The American right are freaking out about autism.
I’m neurologically diverse, and most people who know me won’t be shocked by that revelation. I first found out when I was in hospital and the neurosurgeon showed me a scan of my brain.
Robert F. Kennedy Jr — the conspiracy-minded Secretary for Health and Human Affairs — claims that vaccines and paracetamol during pregnancy cause autism. He’s also apparently found a “cure”: leucovorin calcium tablets. Unsurprisingly, these pills have never undergone the kind of expansive clinical trials required for any legitimate autism treatment.
In fact, the Trump administration’s talk of “causes and cures” for autism sounds exactly like something from Health Mail — the Daily Mail’s old weekly healthcare supplement.
Years ago, I had an office above a GP surgery. You could always tell when Health Mail had been published: the waiting room filled with anxious people clutching cut-out articles, convinced they’d found either a miracle cure or a new fatal disease.
Later, when I was a PCT Chief Executive, I saw an extreme example. An elderly man with incurable lung cancer had read a Mail article promising a new drug that could extend his life — long enough to spend Christmas with his grandkids. He’d even bought the presents. The drug wasn’t licensed, and it wouldn’t have worked for his condition anyway.
But the Daily Mail isn’t the only place where crank health ideas flourish. During Covid, conspiracy theories and quack cures spread like wildfire online. Mad ideas jumped from right-wing forums to “wellness” groups and back again. Some of the fittest, smartest people I know fell for them. Covid conspiracies were the gateway drug — leading many further down the rabbit hole.
So why the long association between right-wing politics and pseudo-scientific nonsense?
Diseases are systemic. Where people live, their education, environment, and income all shape which diseases they get. But right-wing ideologues — and their wellness-guru cousins — reject that.

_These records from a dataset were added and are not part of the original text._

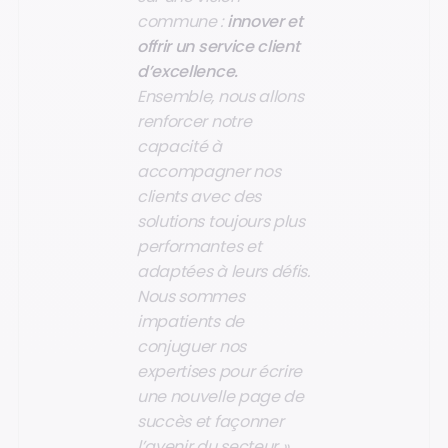
commune :
innover et
offrir un service client
d’excellence.
Ensemble, nous allons
renforcer notre
capacité à
accompagner nos
clients avec des
solutions toujours plus
performantes et
adaptées à leurs défis.
Nous sommes
impatients de
conjuguer nos
expertises pour écrire
une nouvelle page de
succès et façonner
l’avenir du secteur »,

They believe illness comes from bad choices, and health comes from willpower.
If you’re sick or overweight, it’s your fault. You’re weak. You’re a lesser person.
The “Make America Healthy Again” (MAHA) movement blames chronic and infectious diseases on moral failure — a refusal to “eat clean” or “stay strong”.
Once you start believing that some people are simply better than others, you become an easy mark for crank medicine and authoritarian politics. Both rest on the same logic: that power and virtue belong to the “naturally superior”.
Autism doesn’t fit this worldview. Neurodiversity confuses people who can only see illness as a punishment for poor choices. The growing recognition of autism doesn’t make sense to those who divide the world into winners and losers — so they deny it, invent imaginary causes, and hawk miracle cures.
Neurodiversity undermines their ideology.
It confounds everything they believe.